Micro-strains, local stresses, and coherently diffracting domain size in shock compressed Al(100) single crystals

Abstract

In situ x-ray diffraction (XRD) measurements and their analysis in Al single crystals shock compressed along the [100]-direction were utilized to examine shock wave induced microstructural heterogeneities. High-resolution XRD line profiles for the 200, 400, and 600 Al peaks were measured in uniaxial strain compression states to either 5.6 or 11.7 GPa and partial stress release to 3.5 or 6.6 GPa, respectively. Broadening of the XRD line profiles was analyzed to determine the magnitude of the longitudinal micro-strain distribution (0.195% and 0.28% full width at half maximum for 3.5 and 6.6 GPa stresses, respectively) and the size of coherently diffracting domains (CDDs) (0.125 and 0.07 μm for 3.5 and 6.6 GPa stresses, respectively).
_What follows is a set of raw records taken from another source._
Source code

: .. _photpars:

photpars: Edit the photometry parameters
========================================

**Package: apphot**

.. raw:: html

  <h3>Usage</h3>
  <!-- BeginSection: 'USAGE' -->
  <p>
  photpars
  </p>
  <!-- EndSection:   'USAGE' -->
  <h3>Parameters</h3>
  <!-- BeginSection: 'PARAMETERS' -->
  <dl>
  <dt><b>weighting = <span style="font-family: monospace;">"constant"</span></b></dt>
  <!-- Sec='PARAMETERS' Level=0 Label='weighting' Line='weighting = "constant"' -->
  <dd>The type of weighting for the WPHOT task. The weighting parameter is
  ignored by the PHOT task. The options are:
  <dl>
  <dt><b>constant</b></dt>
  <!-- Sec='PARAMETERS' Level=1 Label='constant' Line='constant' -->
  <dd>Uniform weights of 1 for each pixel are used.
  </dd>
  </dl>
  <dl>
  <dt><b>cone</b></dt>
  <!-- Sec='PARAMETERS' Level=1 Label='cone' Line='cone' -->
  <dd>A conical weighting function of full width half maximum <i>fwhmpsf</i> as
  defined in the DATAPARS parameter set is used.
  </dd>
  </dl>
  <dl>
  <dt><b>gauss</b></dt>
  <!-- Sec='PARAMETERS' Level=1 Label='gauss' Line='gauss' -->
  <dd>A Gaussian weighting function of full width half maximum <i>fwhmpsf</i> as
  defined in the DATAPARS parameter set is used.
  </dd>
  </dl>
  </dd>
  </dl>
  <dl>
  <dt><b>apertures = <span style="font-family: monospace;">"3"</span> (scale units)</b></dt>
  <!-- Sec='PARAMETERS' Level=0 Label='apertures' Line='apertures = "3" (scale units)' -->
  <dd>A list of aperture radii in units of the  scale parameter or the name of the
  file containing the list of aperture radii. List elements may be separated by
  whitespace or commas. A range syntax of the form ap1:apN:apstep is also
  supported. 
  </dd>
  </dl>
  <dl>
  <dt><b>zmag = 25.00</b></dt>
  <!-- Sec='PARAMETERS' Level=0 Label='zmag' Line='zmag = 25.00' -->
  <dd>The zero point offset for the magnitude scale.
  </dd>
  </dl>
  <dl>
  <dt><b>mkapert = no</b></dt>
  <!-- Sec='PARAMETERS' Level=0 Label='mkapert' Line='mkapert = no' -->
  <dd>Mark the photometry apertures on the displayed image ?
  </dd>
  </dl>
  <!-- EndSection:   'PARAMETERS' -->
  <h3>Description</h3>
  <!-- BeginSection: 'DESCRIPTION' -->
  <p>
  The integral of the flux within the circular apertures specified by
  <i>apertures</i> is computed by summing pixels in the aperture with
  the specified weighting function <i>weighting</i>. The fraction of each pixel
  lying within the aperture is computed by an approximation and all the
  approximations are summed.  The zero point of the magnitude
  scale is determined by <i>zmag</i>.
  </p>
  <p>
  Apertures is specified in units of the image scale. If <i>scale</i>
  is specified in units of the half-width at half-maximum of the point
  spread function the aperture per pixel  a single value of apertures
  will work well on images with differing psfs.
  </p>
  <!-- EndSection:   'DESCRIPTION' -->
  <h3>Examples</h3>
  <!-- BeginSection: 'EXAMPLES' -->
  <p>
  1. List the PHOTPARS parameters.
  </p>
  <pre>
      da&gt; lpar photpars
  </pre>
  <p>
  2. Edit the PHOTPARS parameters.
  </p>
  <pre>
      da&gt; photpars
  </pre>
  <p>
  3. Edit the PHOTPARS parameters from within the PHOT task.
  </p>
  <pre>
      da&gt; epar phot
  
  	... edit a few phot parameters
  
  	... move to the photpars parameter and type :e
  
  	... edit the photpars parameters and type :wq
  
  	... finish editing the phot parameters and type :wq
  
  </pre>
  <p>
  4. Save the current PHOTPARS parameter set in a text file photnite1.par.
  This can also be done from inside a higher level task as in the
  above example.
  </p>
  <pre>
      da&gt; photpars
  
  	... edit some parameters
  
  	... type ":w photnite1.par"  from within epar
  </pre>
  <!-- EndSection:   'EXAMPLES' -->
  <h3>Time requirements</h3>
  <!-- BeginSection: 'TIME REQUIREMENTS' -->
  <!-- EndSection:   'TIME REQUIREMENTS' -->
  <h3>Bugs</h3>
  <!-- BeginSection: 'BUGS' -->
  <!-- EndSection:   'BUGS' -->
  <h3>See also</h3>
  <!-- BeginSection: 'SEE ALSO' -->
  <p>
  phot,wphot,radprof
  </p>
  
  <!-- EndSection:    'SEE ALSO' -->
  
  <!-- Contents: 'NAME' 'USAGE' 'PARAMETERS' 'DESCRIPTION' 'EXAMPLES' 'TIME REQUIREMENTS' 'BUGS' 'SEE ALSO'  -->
From the longitudinal micro-strain distributions, the distribution of local stress differences (or stress deviators) was obtained in the shocked state. The full width at half maximum of this distribution, a measure of the local stress inhomogeneities, is greater than half of the macroscopic stress difference for both 3.5 and 6.6 GPa peak stresses, suggesting considerable variation in local stress deviators. The CDD sizes determined here are comparable to characteristic length scales for defect-free regions determined from defect density measurements in post-shock recovery experiments. The present work represents an important step in understanding material microstructure and inhomogeneities in the shock-compressed state.